EXCERPTED DATA —
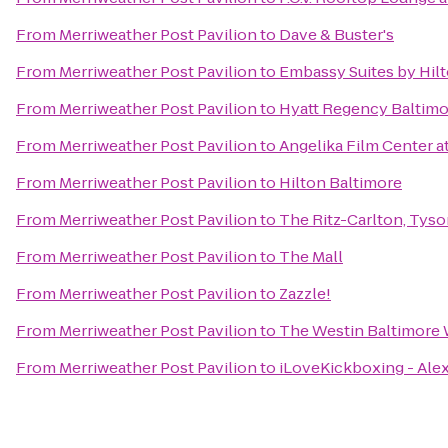
From
Merriweather Post Pavilion
to
Dave & Buster's
From
Merriweather Post Pavilion
to
Embassy Suites by Hilt
From
Merriweather Post Pavilion
to
Hyatt Regency Baltimo
From
Merriweather Post Pavilion
to
Angelika Film Center a
From
Merriweather Post Pavilion
to
Hilton Baltimore
From
Merriweather Post Pavilion
to
The Ritz-Carlton, Tys
From
Merriweather Post Pavilion
to
The Mall
From
Merriweather Post Pavilion
to
Zazzle!
From
Merriweather Post Pavilion
to
The Westin Baltimore 
From
Merriweather Post Pavilion
to
iLoveKickboxing - Alex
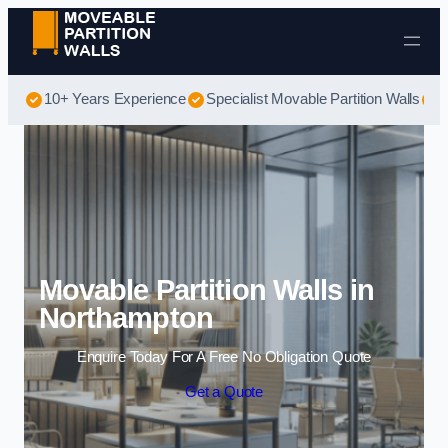
Skip to content
10+ Years Experience
Specialist Movable Partition Walls
B
Movable Partition Walls in
Northampton
Enquire Today For A Free No Obligation Quote
Get a Quote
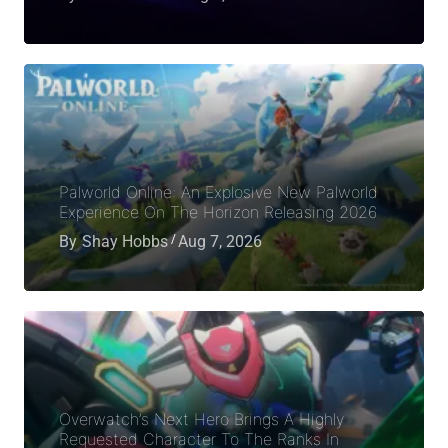
Palworld Online: An Explosive New Palworld
Experience On The Horizon Releasing 2026
By
Shay Hobbs
Aug 7, 2026
Overwatch’s Next Hero Brings A Highly
Requested Character To The Ranks In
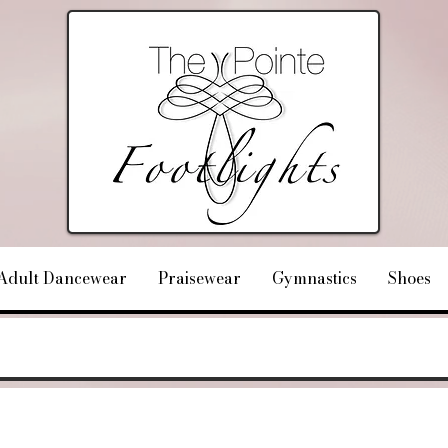
Adult Dancewear
Praisewear
Gymnastics
Shoes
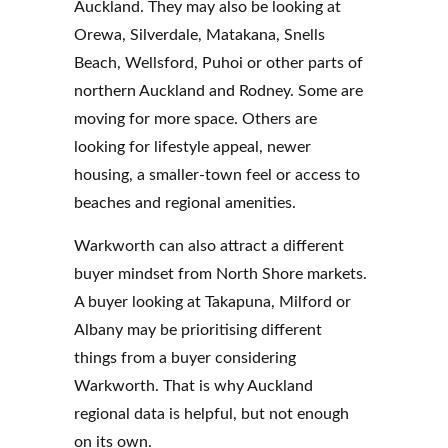
Auckland. They may also be looking at
Orewa, Silverdale, Matakana, Snells
Beach, Wellsford, Puhoi or other parts of
northern Auckland and Rodney. Some are
moving for more space. Others are
looking for lifestyle appeal, newer
housing, a smaller-town feel or access to
beaches and regional amenities.
Warkworth can also attract a different
buyer mindset from North Shore markets.
A buyer looking at Takapuna, Milford or
Albany may be prioritising different
things from a buyer considering
Warkworth. That is why Auckland
regional data is helpful, but not enough
on its own.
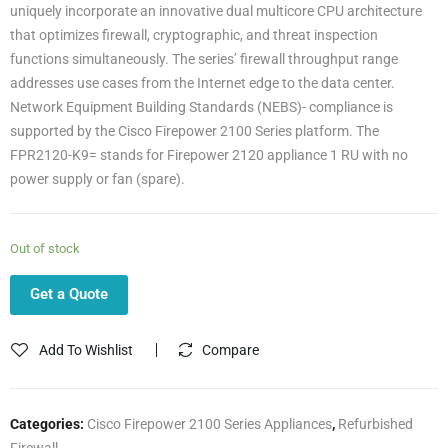
uniquely incorporate an innovative dual multicore CPU architecture
that optimizes firewall, cryptographic, and threat inspection
functions simultaneously. The series’ firewall throughput range
addresses use cases from the Internet edge to the data center.
Network Equipment Building Standards (NEBS)- compliance is
supported by the Cisco Firepower 2100 Series platform. The
FPR2120-K9= stands for Firepower 2120 appliance 1 RU with no
power supply or fan (spare).
Out of stock
Get a Quote
Add To Wishlist
Compare
Categories:
Cisco Firepower 2100 Series Appliances
,
Refurbished
Firewall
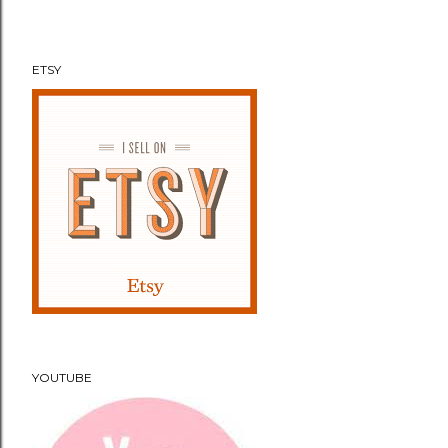
n
t
ETSY
YOUTUBE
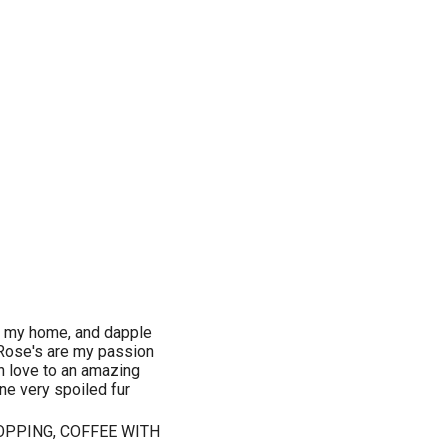
ate my home, and dapple
, Rose's are my passion
in love to an amazing
ne very spoiled fur
OPPING, COFFEE WITH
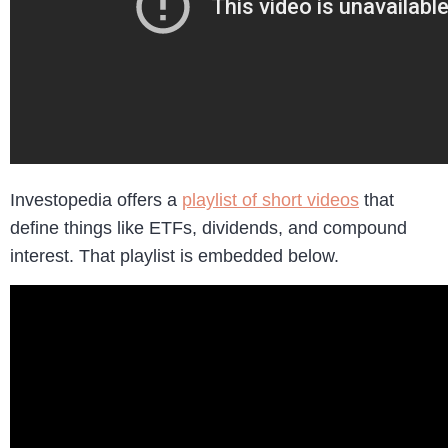
Investopedia offers a
playlist of short videos
that
define things like ETFs, dividends, and compound
interest. That playlist is embedded below.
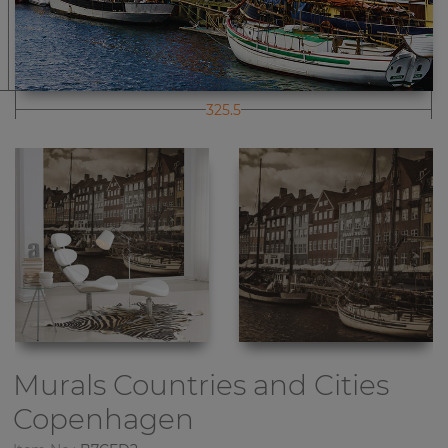
325.5
Murals Countries and Cities
Copenhagen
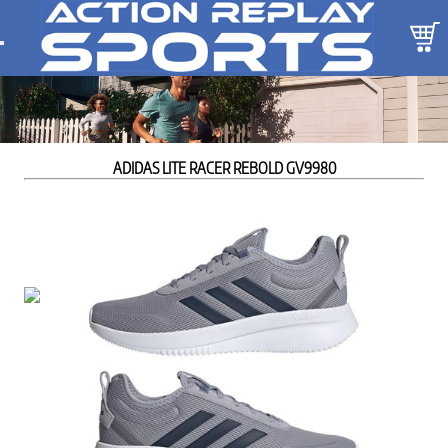
ADIDAS LITE RACER REBOLD GV9980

PROBLEM REQUIREMENTS — Your copy should hold all the data word for word. It should hold no pictures.

RESULT OF THE TASK —
From
Merriweather Post Pavilion
to
Dave & Buster's
From
Merriweather Post Pavilion
to
Embassy Suites by Hilt
From
Merriweather Post Pavilion
to
Hyatt Regency Baltimo
From
Merriweather Post Pavilion
to
Angelika Film Center a
From
Merriweather Post Pavilion
to
Hilton Baltimore
From
Merriweather Post Pavilion
to
The Ritz-Carlton, Tys
From
Merriweather Post Pavilion
to
The Mall
From
Merriweather Post Pavilion
to
Zazzle!
From
Merriweather Post Pavilion
to
The Westin Baltimore 
From
Merriweather Post Pavilion
to
iLoveKickboxing - Alex
Skip to content
10+ Years Experience
Specialist Movable Partition Walls
B
Movable Partition Walls in
Northampton
Enquire Today For A Free No Obligation Quote
Get a Quote
Palworld Online: An Explosive New Palworld
Experience On The Horizon Releasing 2026
By
Shay Hobbs
Aug 7, 2026
Overwatch’s Next Hero Brings A Highly
Requested Character To The Ranks In
Adult Dancewear
Praisewear
Gymnastics
Shoes
Auckland. They may also be looking at
Orewa, Silverdale, Matakana, Snells
Beach, Wellsford, Puhoi or other parts of
northern Auckland and Rodney. Some are
moving for more space. Others are
looking for lifestyle appeal, newer
housing, a smaller-town feel or access to
beaches and regional amenities.
Warkworth can also attract a different
buyer mindset from North Shore markets.
A buyer looking at Takapuna, Milford or
Albany may be prioritising different
things from a buyer considering
Warkworth. That is why Auckland
regional data is helpful, but not enough
on its own.
uniquely incorporate an innovative dual multicore CPU architecture
that optimizes firewall, cryptographic, and threat inspection
functions simultaneously. The series’ firewall throughput range
addresses use cases from the Internet edge to the data center.
Network Equipment Building Standards (NEBS)- compliance is
supported by the Cisco Firepower 2100 Series platform. The
FPR2120-K9= stands for Firepower 2120 appliance 1 RU with no
power supply or fan (spare).
Out of stock
Get a Quote
Add To Wishlist
Compare
Categories:
Cisco Firepower 2100 Series Appliances
,
Refurbished
Firewall
n
t
ETSY
YOUTUBE
ate my home, and dapple
, Rose's are my passion
in love to an amazing
ne very spoiled fur
OPPING, COFFEE WITH
Investopedia offers a
playlist of short videos
that
define things like ETFs, dividends, and compound
interest. That playlist is embedded below.
325.5
Murals Countries and Cities
Copenhagen
ADIDAS LITE RACER REBOLD GV9980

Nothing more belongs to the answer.